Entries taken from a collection
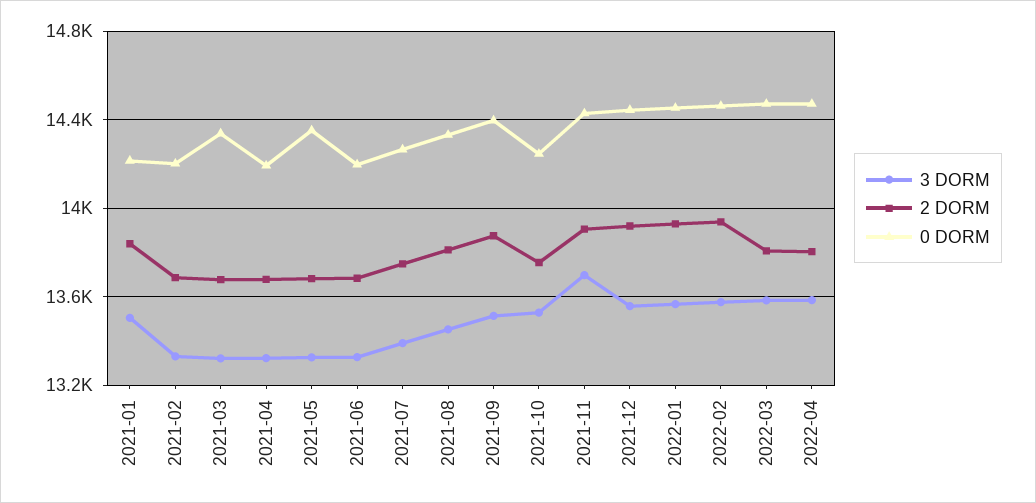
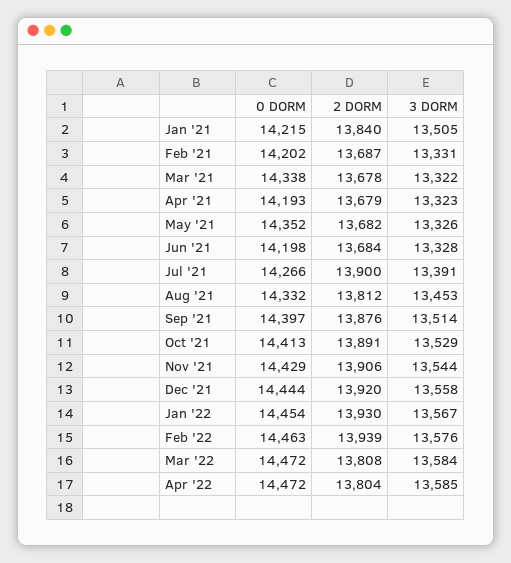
  {
    "3 DORM": {
      "2021-01": 13505,
      "2021-02": 13331,
      "2021-03": 13322,
      "2021-04": 13323,
      "2021-05": 13326,
      "2021-06": 13328,
      "2021-07": 13391,
      "2021-08": 13453,
      "2021-09": 13514,
      "2021-10": 13529,
-     "2021-11": 13700,
+     "2021-11": 13544,
      "2021-12": 13558,
      "2022-01": 13567,
      "2022-02": 13576,
      "2022-03": 13584,
      "2022-04": 13585
    },
    "2 DORM": {
      "2021-01": 13840,
      "2021-02": 13687,
      "2021-03": 13678,
      "2021-04": 13679,
      "2021-05": 13682,
      "2021-06": 13684,
-     "2021-07": 13750,
+     "2021-07": 13900,
      "2021-08": 13812,
      "2021-09": 13876,
-     "2021-10": 13750,
+     "2021-10": 13891,
      "2021-11": 13906,
      "2021-12": 13920,
      "2022-01": 13930,
      "2022-02": 13939,
      "2022-03": 13808,
      "2022-04": 13804
    },
    "0 DORM": {
      "2021-01": 14215,
      "2021-02": 14202,
      "2021-03": 14338,
      "2021-04": 14193,
      "2021-05": 14352,
      "2021-06": 14198,
      "2021-07": 14266,
      "2021-08": 14332,
      "2021-09": 14397,
-     "2021-10": 14250,
+     "2021-10": 14413,
      "2021-11": 14429,
      "2021-12": 14444,
      "2022-01": 14454,
      "2022-02": 14463,
      "2022-03": 14472,
      "2022-04": 14472
    }
  }

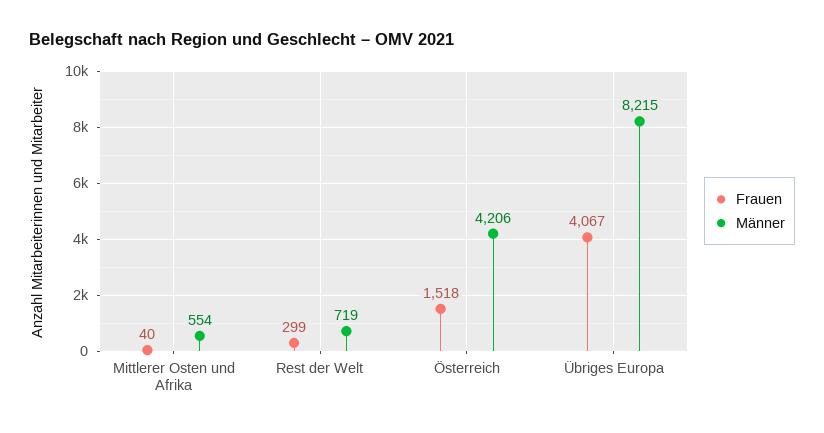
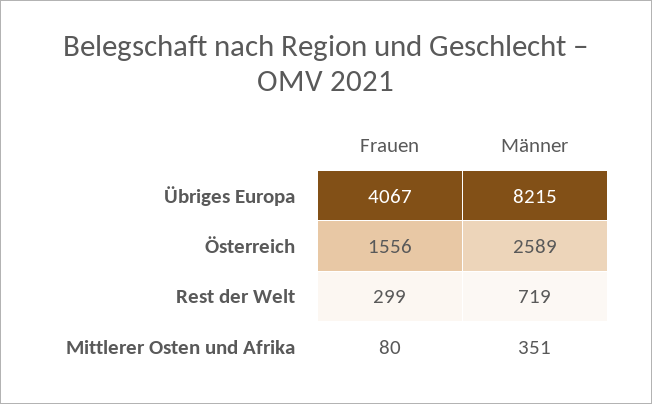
  {
    "Frauen": {
-     "Mittlerer Osten und Afrika": 40,
+     "Mittlerer Osten und Afrika": 80,
      "Rest der Welt": 299,
-     "Österreich": 1518,
+     "Österreich": 1556,
      "Übriges Europa": 4067
    },
    "Männer": {
-     "Mittlerer Osten und Afrika": 554,
+     "Mittlerer Osten und Afrika": 351,
      "Rest der Welt": 719,
-     "Österreich": 4206,
+     "Österreich": 2589,
      "Übriges Europa": 8215
    }
  }

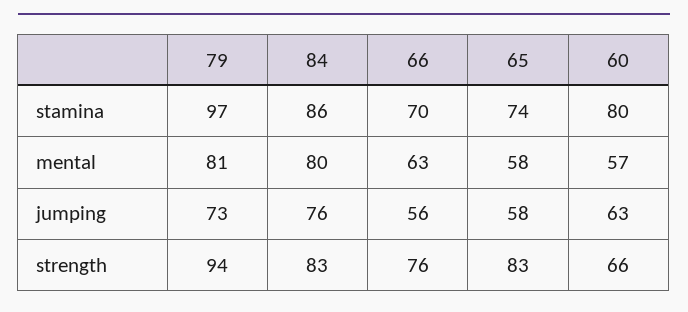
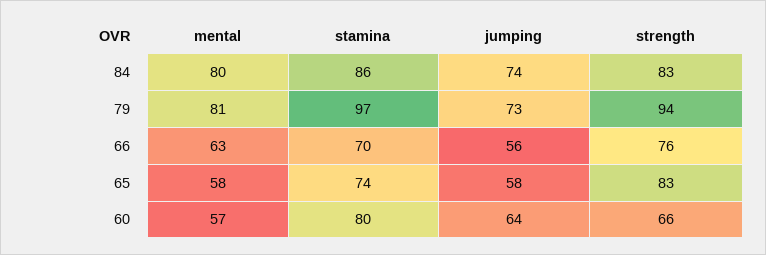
  {
    "79": {
      "stamina": 97,
      "mental": 81,
      "jumping": 73,
      "strength": 94
    },
    "84": {
      "stamina": 86,
      "mental": 80,
-     "jumping": 76,
+     "jumping": 74,
      "strength": 83
    },
    "66": {
      "stamina": 70,
      "mental": 63,
      "jumping": 56,
      "strength": 76
    },
    "65": {
      "stamina": 74,
      "mental": 58,
      "jumping": 58,
      "strength": 83
    },
    "60": {
      "stamina": 80,
      "mental": 57,
-     "jumping": 63,
+     "jumping": 64,
      "strength": 66
    }
  }

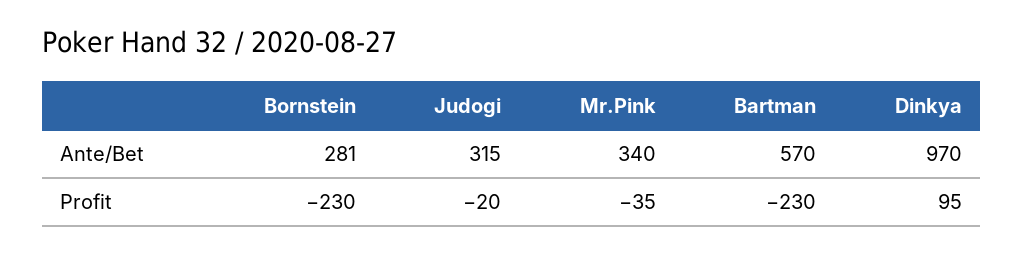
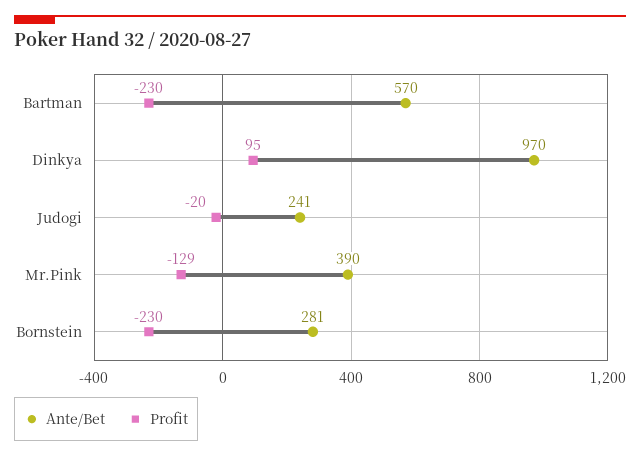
  {
    "Ante/Bet": {
      "Bornstein": 281,
-     "Judogi": 315,
+     "Judogi": 241,
-     "Mr.Pink": 340,
+     "Mr.Pink": 390,
      "Bartman": 570,
      "Dinkya": 970
    },
    "Profit": {
      "Bornstein": -230,
      "Judogi": -20,
-     "Mr.Pink": -35,
+     "Mr.Pink": -129,
      "Bartman": -230,
      "Dinkya": 95
    }
  }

What you have to do | In the copy, leave out the pictures and restate the records exactly.

Response to this task |
  {
    "3 DORM": {
      "2021-01": 13505,
      "2021-02": 13331,
      "2021-03": 13322,
      "2021-04": 13323,
      "2021-05": 13326,
      "2021-06": 13328,
      "2021-07": 13391,
      "2021-08": 13453,
      "2021-09": 13514,
      "2021-10": 13529,
-     "2021-11": 13700,
+     "2021-11": 13544,
      "2021-12": 13558,
      "2022-01": 13567,
      "2022-02": 13576,
      "2022-03": 13584,
      "2022-04": 13585
    },
    "2 DORM": {
      "2021-01": 13840,
      "2021-02": 13687,
      "2021-03": 13678,
      "2021-04": 13679,
      "2021-05": 13682,
      "2021-06": 13684,
-     "2021-07": 13750,
+     "2021-07": 13900,
      "2021-08": 13812,
      "2021-09": 13876,
-     "2021-10": 13750,
+     "2021-10": 13891,
      "2021-11": 13906,
      "2021-12": 13920,
      "2022-01": 13930,
      "2022-02": 13939,
      "2022-03": 13808,
      "2022-04": 13804
    },
    "0 DORM": {
      "2021-01": 14215,
      "2021-02": 14202,
      "2021-03": 14338,
      "2021-04": 14193,
      "2021-05": 14352,
      "2021-06": 14198,
      "2021-07": 14266,
      "2021-08": 14332,
      "2021-09": 14397,
-     "2021-10": 14250,
+     "2021-10": 14413,
      "2021-11": 14429,
      "2021-12": 14444,
      "2022-01": 14454,
      "2022-02": 14463,
      "2022-03": 14472,
      "2022-04": 14472
    }
  }

  {
    "Frauen": {
-     "Mittlerer Osten und Afrika": 40,
+     "Mittlerer Osten und Afrika": 80,
      "Rest der Welt": 299,
-     "Österreich": 1518,
+     "Österreich": 1556,
      "Übriges Europa": 4067
    },
    "Männer": {
-     "Mittlerer Osten und Afrika": 554,
+     "Mittlerer Osten und Afrika": 351,
      "Rest der Welt": 719,
-     "Österreich": 4206,
+     "Österreich": 2589,
      "Übriges Europa": 8215
    }
  }

  {
    "79": {
      "stamina": 97,
      "mental": 81,
      "jumping": 73,
      "strength": 94
    },
    "84": {
      "stamina": 86,
      "mental": 80,
-     "jumping": 76,
+     "jumping": 74,
      "strength": 83
    },
    "66": {
      "stamina": 70,
      "mental": 63,
      "jumping": 56,
      "strength": 76
    },
    "65": {
      "stamina": 74,
      "mental": 58,
      "jumping": 58,
      "strength": 83
    },
    "60": {
      "stamina": 80,
      "mental": 57,
-     "jumping": 63,
+     "jumping": 64,
      "strength": 66
    }
  }

  {
    "Ante/Bet": {
      "Bornstein": 281,
-     "Judogi": 315,
+     "Judogi": 241,
-     "Mr.Pink": 340,
+     "Mr.Pink": 390,
      "Bartman": 570,
      "Dinkya": 970
    },
    "Profit": {
      "Bornstein": -230,
      "Judogi": -20,
-     "Mr.Pink": -35,
+     "Mr.Pink": -129,
      "Bartman": -230,
      "Dinkya": 95
    }
  }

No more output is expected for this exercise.